The virtual-display infrastructure is the foundation for all of the above. See the sandboxing plan doc for current status.

Security notes

  • The persona split is a UX feature with a security side-effect, not a containment boundary for adversarial agents. A determined process inside an Agent pane can probe socket paths directly. Real OS-level sandboxing (seccomp, Landlock, nested user namespaces) is future work.
  • Env-strip stops ~95% of accidental GUI popups from agent-driven npm run dev, electron ., playwright --headed, etc. For real containment, enable virtual_display: true (the agent runs headless and cannot reach the host display at all) plus bubblewrap installed (wraps the agent in a namespace with tmpfs-shadowed sockets).

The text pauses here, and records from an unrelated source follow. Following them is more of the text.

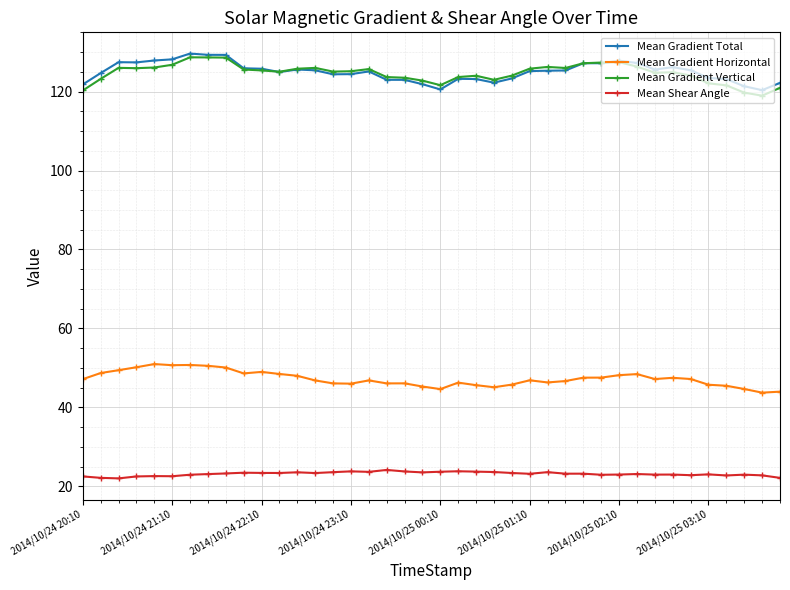

What is the value of the Mean Shear Angle point at the 9th from the left?

23.3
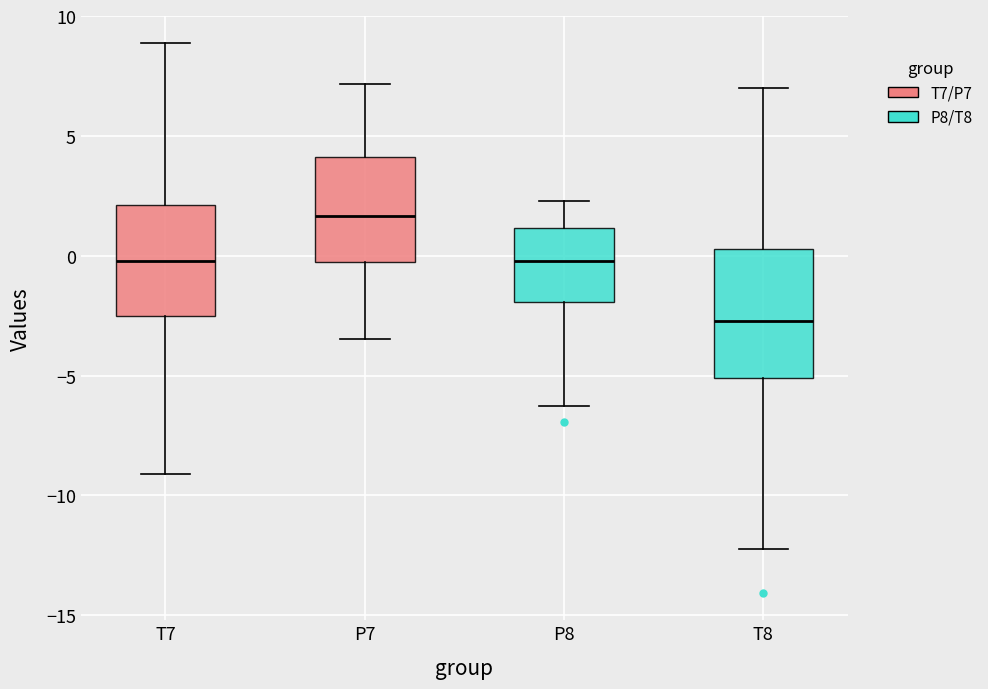

Which box has the lowest median line?

T8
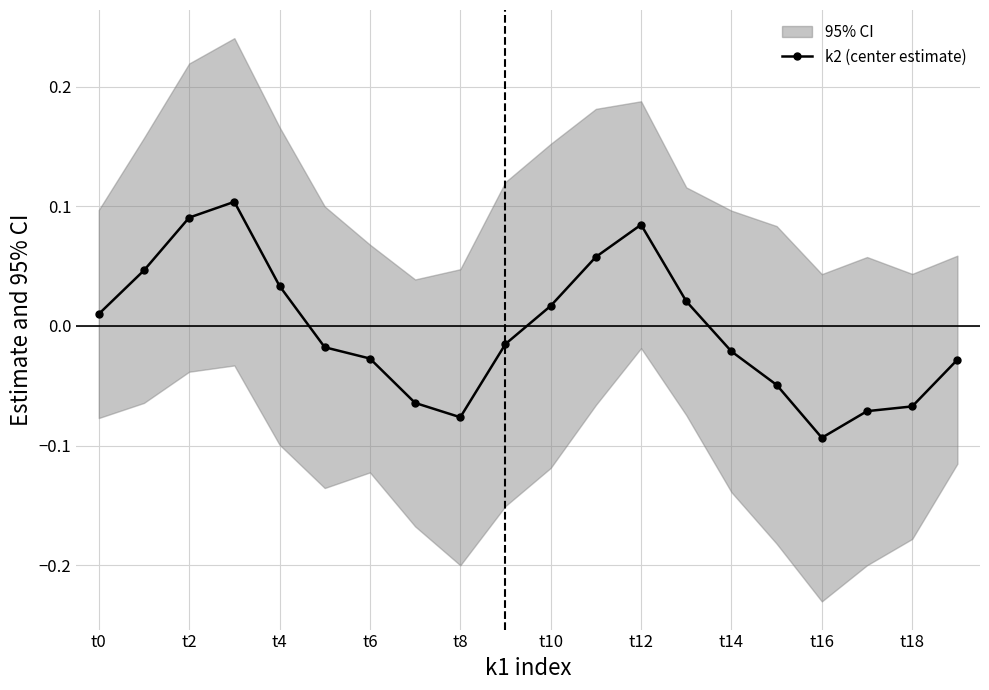

How many negative values does the k2 (center estimate) series have?

11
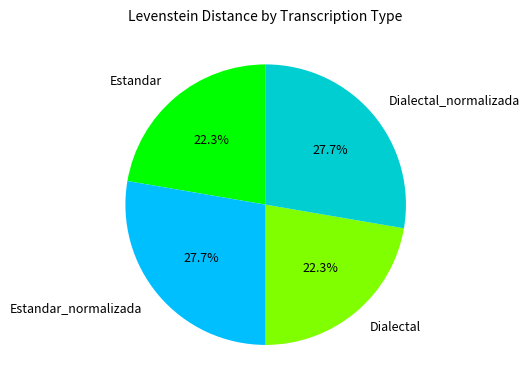

What is the total percentage of Dialectal_normalizada and Estandar?

50.0%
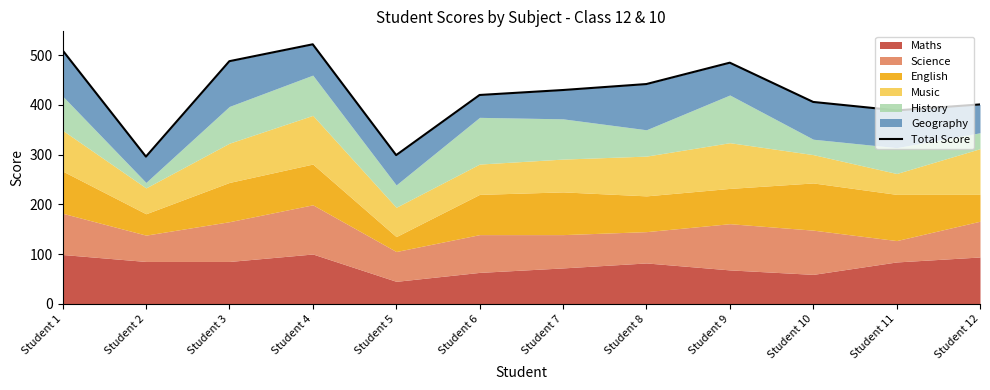

What is the approximate value at Student 5, to the nearest 50?

300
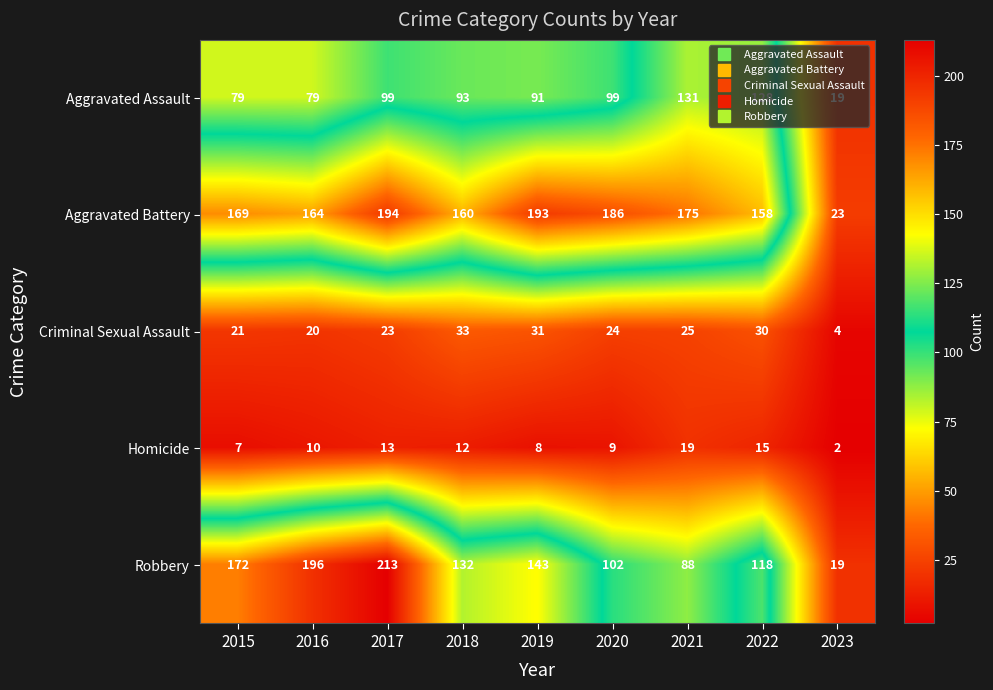

Rank the series at 2018 from highest to lowest value.

Aggravated Battery, Robbery, Aggravated Assault, Criminal Sexual Assault, Homicide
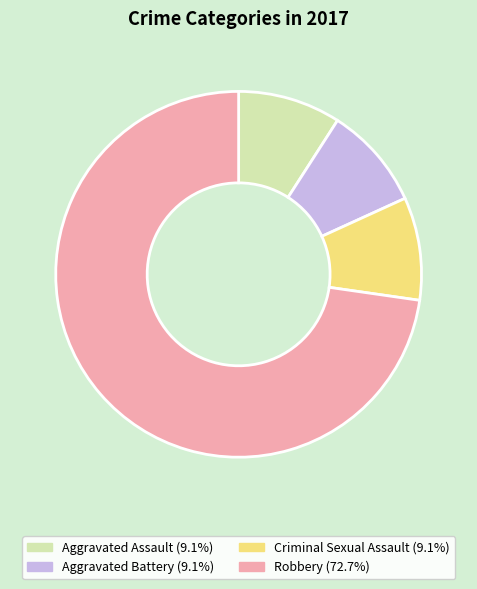

Which category accounts for the majority?

Robbery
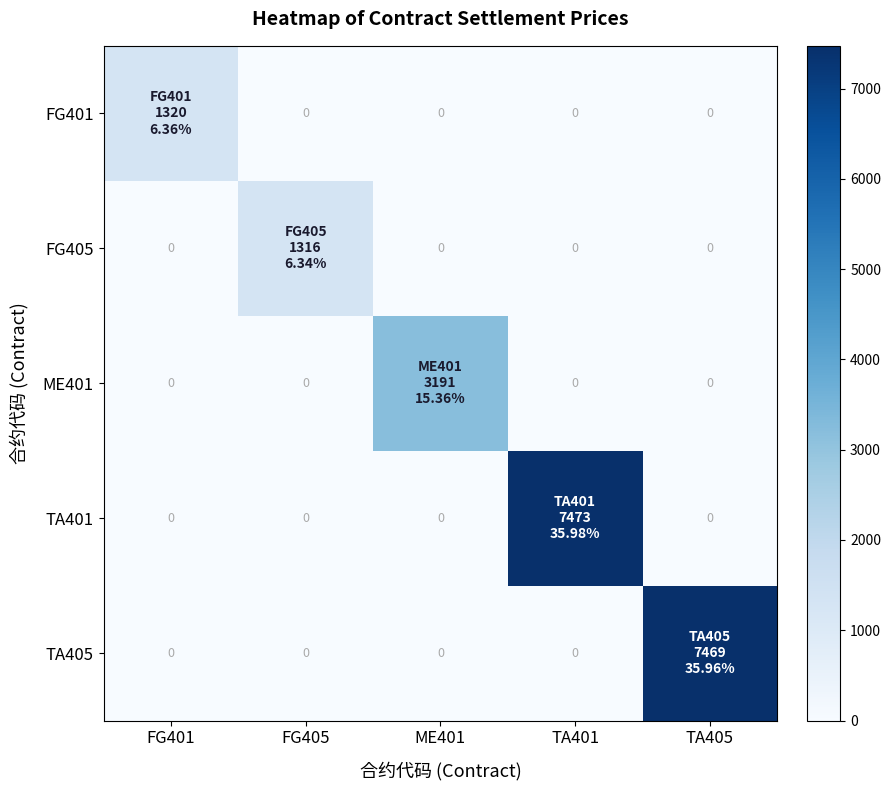

List the labels in order of TA405 value, smallest first.

FG401, FG405, ME401, TA401, TA405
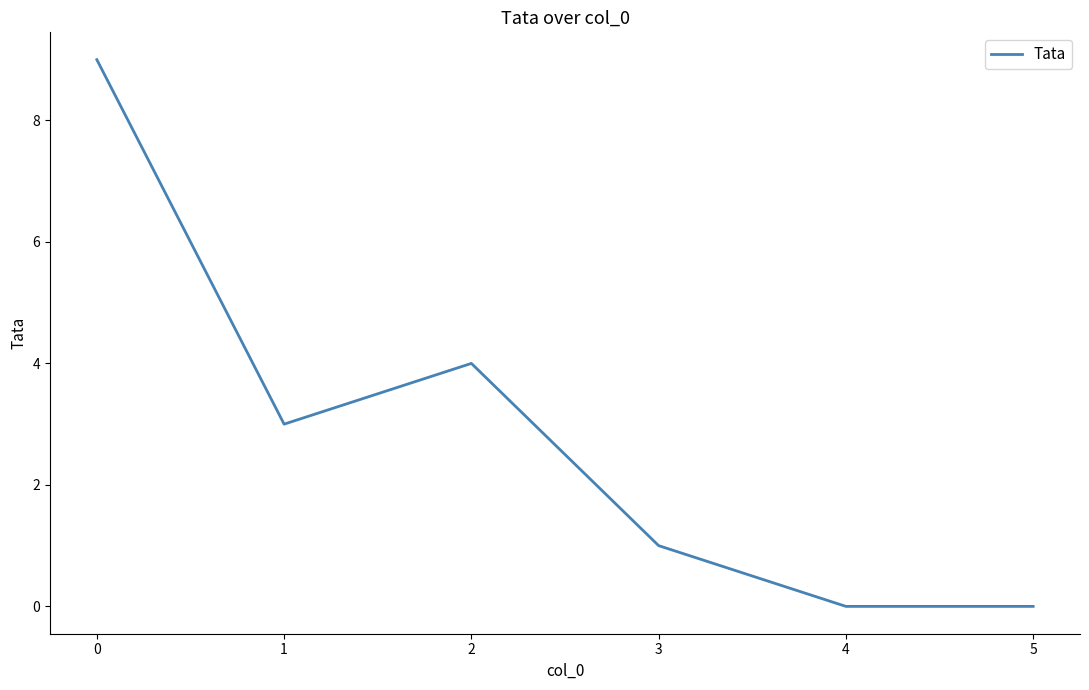

Approximately how many times larger is the value at 2 compared to 1?

1.3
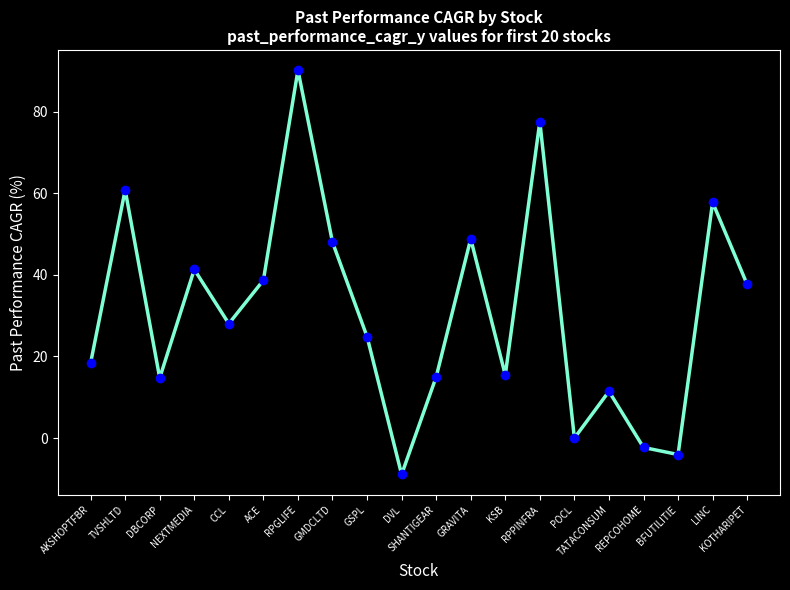

True or false: the data has more than 0 interior local peaks.

True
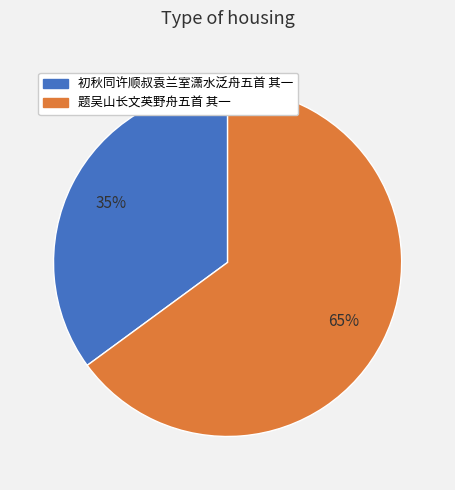

To the nearest percent, what is the difference between the largest and smallest slice percentages?

30%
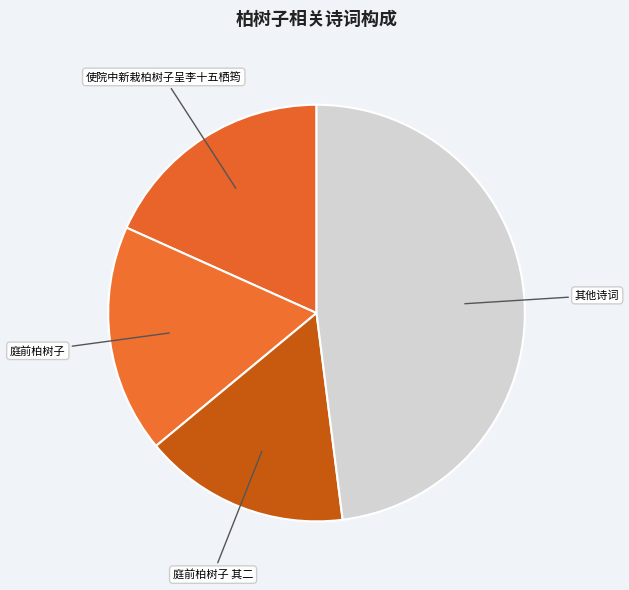

Which category has the biggest portion of the pie?

其他诗词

  • The MIT-MAGIC-COOKIE-1 xauth cookie is 128 bits of OS entropy (/dev/urandom via rand::rngs::OsRng). Only processes spawned by Codemux with XAUTHORITY pointing at it can connect.
  • The VNC password is separate from the xauth cookie — 128 bits of OS entropy, written to $XDG_RUNTIME_DIR/codemux/vd-<N>/vncpasswd (mode 0600), consumed by x11vnc -passwdfile read:<path>.
  • x11vnc is always bound to 127.0.0.1 — never to a network-accessible interface.
  • Neither cookie nor password ever appears in environment variables passed to the agent. The agent sees DISPLAY and XAUTHORITY only; it cannot read the VNC password unless it explicitly reads the file on disk (which requires the same UID, same filesystem view).
  • Orphan sweep on startup only deletes .X<n>-lock files whose PIDs are dead OR whose PIDs point to a process whose /proc/<pid>/comm is not Xvfb. This closes the PID-reuse race where a recycled PID could leave a stale lock forever.